╭─ Task material

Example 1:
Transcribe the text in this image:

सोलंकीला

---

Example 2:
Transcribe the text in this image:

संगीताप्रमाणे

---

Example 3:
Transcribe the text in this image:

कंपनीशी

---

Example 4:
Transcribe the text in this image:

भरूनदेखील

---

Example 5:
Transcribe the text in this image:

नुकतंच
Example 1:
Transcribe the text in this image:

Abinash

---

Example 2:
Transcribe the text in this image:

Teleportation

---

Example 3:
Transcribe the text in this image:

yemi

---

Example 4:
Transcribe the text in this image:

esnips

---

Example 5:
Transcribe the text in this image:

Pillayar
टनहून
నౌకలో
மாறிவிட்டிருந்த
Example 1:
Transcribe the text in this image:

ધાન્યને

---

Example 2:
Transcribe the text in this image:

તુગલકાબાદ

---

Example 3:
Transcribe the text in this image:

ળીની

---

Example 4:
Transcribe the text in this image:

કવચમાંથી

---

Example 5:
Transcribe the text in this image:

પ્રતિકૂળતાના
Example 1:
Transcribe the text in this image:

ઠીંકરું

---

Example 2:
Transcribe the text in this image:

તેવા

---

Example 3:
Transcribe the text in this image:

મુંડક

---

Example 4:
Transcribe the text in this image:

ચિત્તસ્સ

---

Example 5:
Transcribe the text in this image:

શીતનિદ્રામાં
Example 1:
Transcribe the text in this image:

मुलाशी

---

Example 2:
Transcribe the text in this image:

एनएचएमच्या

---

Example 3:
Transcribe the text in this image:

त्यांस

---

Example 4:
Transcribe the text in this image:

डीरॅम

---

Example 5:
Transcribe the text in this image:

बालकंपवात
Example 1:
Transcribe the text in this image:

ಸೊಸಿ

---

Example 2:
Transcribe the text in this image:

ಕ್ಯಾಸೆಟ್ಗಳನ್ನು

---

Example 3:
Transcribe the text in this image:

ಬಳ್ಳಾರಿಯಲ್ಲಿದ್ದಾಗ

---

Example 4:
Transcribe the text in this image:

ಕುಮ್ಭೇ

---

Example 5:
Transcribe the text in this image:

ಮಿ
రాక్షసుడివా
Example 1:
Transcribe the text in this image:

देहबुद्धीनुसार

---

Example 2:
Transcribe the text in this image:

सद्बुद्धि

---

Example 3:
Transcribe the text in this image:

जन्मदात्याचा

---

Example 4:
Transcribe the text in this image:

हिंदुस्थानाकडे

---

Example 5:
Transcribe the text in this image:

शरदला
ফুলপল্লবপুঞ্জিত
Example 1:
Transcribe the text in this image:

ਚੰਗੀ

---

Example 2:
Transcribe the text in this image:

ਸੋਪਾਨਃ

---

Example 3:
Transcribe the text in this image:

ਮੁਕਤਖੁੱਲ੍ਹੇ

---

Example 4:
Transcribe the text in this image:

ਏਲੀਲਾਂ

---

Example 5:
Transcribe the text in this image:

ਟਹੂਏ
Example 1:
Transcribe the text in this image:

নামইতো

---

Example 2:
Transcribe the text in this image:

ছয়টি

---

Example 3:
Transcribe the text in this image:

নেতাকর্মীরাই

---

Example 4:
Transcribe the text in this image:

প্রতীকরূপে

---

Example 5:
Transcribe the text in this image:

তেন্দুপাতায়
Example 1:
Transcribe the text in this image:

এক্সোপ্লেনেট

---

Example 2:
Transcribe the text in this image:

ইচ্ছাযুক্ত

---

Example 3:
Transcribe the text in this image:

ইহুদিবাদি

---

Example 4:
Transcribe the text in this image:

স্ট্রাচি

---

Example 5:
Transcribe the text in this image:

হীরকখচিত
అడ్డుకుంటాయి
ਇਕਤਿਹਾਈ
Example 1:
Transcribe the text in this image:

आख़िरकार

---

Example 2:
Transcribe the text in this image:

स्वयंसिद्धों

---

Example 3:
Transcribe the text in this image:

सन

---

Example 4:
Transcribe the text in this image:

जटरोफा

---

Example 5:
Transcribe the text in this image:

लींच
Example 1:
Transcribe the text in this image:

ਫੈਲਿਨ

╰─

Exercise directions -
An exact copy of every record is needed, so retype them all.

Response to this exercise -
Example 1:
Transcribe the text in this image:

सोलंकीला

---

Example 2:
Transcribe the text in this image:

संगीताप्रमाणे

---

Example 3:
Transcribe the text in this image:

कंपनीशी

---

Example 4:
Transcribe the text in this image:

भरूनदेखील

---

Example 5:
Transcribe the text in this image:

नुकतंच
Example 1:
Transcribe the text in this image:

Abinash

---

Example 2:
Transcribe the text in this image:

Teleportation

---

Example 3:
Transcribe the text in this image:

yemi

---

Example 4:
Transcribe the text in this image:

esnips

---

Example 5:
Transcribe the text in this image:

Pillayar
टनहून
నౌకలో
மாறிவிட்டிருந்த
Example 1:
Transcribe the text in this image:

ધાન્યને

---

Example 2:
Transcribe the text in this image:

તુગલકાબાદ

---

Example 3:
Transcribe the text in this image:

ળીની

---

Example 4:
Transcribe the text in this image:

કવચમાંથી

---

Example 5:
Transcribe the text in this image:

પ્રતિકૂળતાના
Example 1:
Transcribe the text in this image:

ઠીંકરું

---

Example 2:
Transcribe the text in this image:

તેવા

---

Example 3:
Transcribe the text in this image:

મુંડક

---

Example 4:
Transcribe the text in this image:

ચિત્તસ્સ

---

Example 5:
Transcribe the text in this image:

શીતનિદ્રામાં
Example 1:
Transcribe the text in this image:

मुलाशी

---

Example 2:
Transcribe the text in this image:

एनएचएमच्या

---

Example 3:
Transcribe the text in this image:

त्यांस

---

Example 4:
Transcribe the text in this image:

डीरॅम

---

Example 5:
Transcribe the text in this image:

बालकंपवात
Example 1:
Transcribe the text in this image:

ಸೊಸಿ

---

Example 2:
Transcribe the text in this image:

ಕ್ಯಾಸೆಟ್ಗಳನ್ನು

---

Example 3:
Transcribe the text in this image:

ಬಳ್ಳಾರಿಯಲ್ಲಿದ್ದಾಗ

---

Example 4:
Transcribe the text in this image:

ಕುಮ್ಭೇ

---

Example 5:
Transcribe the text in this image:

ಮಿ
రాక్షసుడివా
Example 1:
Transcribe the text in this image:

देहबुद्धीनुसार

---

Example 2:
Transcribe the text in this image:

सद्बुद्धि

---

Example 3:
Transcribe the text in this image:

जन्मदात्याचा

---

Example 4:
Transcribe the text in this image:

हिंदुस्थानाकडे

---

Example 5:
Transcribe the text in this image:

शरदला
ফুলপল্লবপুঞ্জিত
Example 1:
Transcribe the text in this image:

ਚੰਗੀ

---

Example 2:
Transcribe the text in this image:

ਸੋਪਾਨਃ

---

Example 3:
Transcribe the text in this image:

ਮੁਕਤਖੁੱਲ੍ਹੇ

---

Example 4:
Transcribe the text in this image:

ਏਲੀਲਾਂ

---

Example 5:
Transcribe the text in this image:

ਟਹੂਏ
Example 1:
Transcribe the text in this image:

নামইতো

---

Example 2:
Transcribe the text in this image:

ছয়টি

---

Example 3:
Transcribe the text in this image:

নেতাকর্মীরাই

---

Example 4:
Transcribe the text in this image:

প্রতীকরূপে

---

Example 5:
Transcribe the text in this image:

তেন্দুপাতায়
Example 1:
Transcribe the text in this image:

এক্সোপ্লেনেট

---

Example 2:
Transcribe the text in this image:

ইচ্ছাযুক্ত

---

Example 3:
Transcribe the text in this image:

ইহুদিবাদি

---

Example 4:
Transcribe the text in this image:

স্ট্রাচি

---

Example 5:
Transcribe the text in this image:

হীরকখচিত
అడ్డుకుంటాయి
ਇਕਤਿਹਾਈ
Example 1:
Transcribe the text in this image:

आख़िरकार

---

Example 2:
Transcribe the text in this image:

स्वयंसिद्धों

---

Example 3:
Transcribe the text in this image:

सन

---

Example 4:
Transcribe the text in this image:

जटरोफा

---

Example 5:
Transcribe the text in this image:

लींच
Example 1:
Transcribe the text in this image:

ਫੈਲਿਨ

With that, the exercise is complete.